Task to complete> Where does the string "lines" occur in the records? Copy each line that holds it.

Dataset records>
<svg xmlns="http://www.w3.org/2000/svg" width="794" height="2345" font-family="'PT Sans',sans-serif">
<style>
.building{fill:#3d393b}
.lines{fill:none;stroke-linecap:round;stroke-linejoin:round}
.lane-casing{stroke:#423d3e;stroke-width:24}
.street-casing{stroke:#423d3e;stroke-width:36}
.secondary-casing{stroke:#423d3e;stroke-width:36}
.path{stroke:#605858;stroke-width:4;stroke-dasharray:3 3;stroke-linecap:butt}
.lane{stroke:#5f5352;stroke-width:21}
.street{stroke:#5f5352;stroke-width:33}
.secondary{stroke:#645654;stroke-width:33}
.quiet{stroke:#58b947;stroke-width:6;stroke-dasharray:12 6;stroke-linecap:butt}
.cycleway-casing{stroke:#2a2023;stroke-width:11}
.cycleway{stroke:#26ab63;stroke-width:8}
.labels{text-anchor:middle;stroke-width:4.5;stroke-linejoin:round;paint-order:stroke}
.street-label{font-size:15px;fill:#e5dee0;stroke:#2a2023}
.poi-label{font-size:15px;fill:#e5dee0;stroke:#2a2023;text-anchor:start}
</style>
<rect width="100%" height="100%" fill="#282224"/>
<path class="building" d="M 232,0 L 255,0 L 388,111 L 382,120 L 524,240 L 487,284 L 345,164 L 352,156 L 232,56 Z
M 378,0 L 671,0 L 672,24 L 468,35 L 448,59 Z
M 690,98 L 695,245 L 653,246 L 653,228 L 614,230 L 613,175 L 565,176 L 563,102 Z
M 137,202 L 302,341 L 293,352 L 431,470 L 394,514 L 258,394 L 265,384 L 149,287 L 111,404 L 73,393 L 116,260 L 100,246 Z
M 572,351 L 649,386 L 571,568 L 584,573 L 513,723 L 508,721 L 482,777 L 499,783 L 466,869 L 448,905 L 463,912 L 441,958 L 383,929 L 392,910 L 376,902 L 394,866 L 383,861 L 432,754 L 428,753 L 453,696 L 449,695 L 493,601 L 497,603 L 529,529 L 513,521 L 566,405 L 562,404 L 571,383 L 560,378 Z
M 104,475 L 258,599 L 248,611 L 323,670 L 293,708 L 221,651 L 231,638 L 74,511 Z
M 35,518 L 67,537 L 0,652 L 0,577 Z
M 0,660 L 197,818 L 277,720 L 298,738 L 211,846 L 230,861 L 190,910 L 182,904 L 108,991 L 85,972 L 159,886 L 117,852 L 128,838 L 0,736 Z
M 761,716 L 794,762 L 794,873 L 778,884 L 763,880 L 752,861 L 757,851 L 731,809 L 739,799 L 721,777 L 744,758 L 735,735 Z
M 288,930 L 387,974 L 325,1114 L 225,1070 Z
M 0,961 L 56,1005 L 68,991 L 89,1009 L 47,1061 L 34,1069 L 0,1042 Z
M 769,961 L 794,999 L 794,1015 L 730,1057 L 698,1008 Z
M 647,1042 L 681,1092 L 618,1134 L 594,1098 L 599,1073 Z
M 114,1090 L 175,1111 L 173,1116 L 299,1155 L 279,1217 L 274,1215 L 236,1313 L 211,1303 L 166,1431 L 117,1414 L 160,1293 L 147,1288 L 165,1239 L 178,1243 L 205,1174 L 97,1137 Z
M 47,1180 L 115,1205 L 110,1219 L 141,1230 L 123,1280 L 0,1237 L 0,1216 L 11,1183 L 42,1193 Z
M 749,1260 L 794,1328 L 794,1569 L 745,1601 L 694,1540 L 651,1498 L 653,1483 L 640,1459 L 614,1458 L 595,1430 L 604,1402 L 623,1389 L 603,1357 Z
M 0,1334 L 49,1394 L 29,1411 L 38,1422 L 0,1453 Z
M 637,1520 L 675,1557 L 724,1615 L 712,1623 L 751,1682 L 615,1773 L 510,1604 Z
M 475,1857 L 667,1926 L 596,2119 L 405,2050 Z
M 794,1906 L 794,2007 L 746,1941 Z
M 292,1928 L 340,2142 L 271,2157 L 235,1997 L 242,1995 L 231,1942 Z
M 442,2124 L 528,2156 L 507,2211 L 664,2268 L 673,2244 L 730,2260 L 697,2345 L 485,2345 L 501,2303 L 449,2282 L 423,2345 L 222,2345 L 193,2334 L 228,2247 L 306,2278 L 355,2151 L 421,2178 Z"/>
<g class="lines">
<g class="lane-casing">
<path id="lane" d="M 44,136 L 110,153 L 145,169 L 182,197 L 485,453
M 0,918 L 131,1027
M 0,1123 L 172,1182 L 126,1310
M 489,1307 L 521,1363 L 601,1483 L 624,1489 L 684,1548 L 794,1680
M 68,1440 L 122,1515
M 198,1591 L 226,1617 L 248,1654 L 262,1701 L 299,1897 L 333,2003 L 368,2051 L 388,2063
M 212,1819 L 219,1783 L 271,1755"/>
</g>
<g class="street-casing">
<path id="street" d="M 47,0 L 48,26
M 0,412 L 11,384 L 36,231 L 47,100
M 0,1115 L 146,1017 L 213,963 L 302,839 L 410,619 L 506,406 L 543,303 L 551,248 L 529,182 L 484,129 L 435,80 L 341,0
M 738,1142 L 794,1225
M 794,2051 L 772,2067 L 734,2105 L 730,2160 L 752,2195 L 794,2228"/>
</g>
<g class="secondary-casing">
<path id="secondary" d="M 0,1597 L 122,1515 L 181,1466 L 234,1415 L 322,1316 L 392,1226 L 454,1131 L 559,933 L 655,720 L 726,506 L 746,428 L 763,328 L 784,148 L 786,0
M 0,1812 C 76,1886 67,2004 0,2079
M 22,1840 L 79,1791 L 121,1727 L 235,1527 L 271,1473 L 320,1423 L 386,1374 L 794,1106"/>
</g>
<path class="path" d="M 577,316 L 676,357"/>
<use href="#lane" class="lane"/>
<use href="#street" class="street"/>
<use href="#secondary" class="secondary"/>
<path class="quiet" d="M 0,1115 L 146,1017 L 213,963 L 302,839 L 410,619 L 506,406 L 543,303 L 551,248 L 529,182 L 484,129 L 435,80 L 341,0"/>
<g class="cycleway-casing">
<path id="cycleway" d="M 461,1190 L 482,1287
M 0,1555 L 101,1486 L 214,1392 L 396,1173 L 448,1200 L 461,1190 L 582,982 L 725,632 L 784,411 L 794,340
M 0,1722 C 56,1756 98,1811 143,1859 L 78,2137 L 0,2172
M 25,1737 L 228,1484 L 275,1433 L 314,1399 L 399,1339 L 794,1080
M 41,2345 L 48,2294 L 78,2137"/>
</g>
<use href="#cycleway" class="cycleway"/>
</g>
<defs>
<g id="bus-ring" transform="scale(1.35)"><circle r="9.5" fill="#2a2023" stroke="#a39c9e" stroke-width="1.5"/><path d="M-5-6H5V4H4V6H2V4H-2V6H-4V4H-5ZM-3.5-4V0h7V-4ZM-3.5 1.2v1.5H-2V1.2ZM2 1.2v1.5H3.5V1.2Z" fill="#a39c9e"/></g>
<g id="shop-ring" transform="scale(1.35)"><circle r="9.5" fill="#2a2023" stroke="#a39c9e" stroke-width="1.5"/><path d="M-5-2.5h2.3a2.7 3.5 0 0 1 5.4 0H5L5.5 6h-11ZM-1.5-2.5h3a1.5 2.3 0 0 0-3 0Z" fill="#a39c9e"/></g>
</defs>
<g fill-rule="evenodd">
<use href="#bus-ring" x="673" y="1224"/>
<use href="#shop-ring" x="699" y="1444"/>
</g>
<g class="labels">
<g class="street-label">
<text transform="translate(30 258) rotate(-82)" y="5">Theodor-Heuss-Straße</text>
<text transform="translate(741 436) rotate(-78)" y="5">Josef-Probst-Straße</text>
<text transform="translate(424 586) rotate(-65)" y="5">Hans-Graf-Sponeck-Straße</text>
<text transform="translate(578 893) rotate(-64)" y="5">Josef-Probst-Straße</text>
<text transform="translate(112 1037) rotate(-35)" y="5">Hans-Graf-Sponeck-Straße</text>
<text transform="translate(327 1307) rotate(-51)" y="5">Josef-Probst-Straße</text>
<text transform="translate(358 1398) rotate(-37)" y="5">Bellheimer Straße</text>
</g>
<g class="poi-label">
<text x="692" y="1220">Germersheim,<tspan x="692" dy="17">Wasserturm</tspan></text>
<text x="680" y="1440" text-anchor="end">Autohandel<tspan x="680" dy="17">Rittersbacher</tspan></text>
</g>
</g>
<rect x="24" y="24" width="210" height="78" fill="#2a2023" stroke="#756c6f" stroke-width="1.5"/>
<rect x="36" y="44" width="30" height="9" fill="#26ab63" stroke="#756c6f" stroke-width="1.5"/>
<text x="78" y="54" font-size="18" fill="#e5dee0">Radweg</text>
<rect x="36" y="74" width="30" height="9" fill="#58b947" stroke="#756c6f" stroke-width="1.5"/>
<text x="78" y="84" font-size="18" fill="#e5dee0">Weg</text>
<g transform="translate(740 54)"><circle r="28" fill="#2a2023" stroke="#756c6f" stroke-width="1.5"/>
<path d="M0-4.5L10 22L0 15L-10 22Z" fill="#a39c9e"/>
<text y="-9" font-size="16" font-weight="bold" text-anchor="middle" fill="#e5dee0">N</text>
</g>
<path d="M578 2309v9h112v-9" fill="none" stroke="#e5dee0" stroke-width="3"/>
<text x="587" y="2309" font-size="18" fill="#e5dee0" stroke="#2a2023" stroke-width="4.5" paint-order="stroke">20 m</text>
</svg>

Exercise output>
.lines{fill:none;stroke-linecap:round;stroke-linejoin:round}
<g class="lines">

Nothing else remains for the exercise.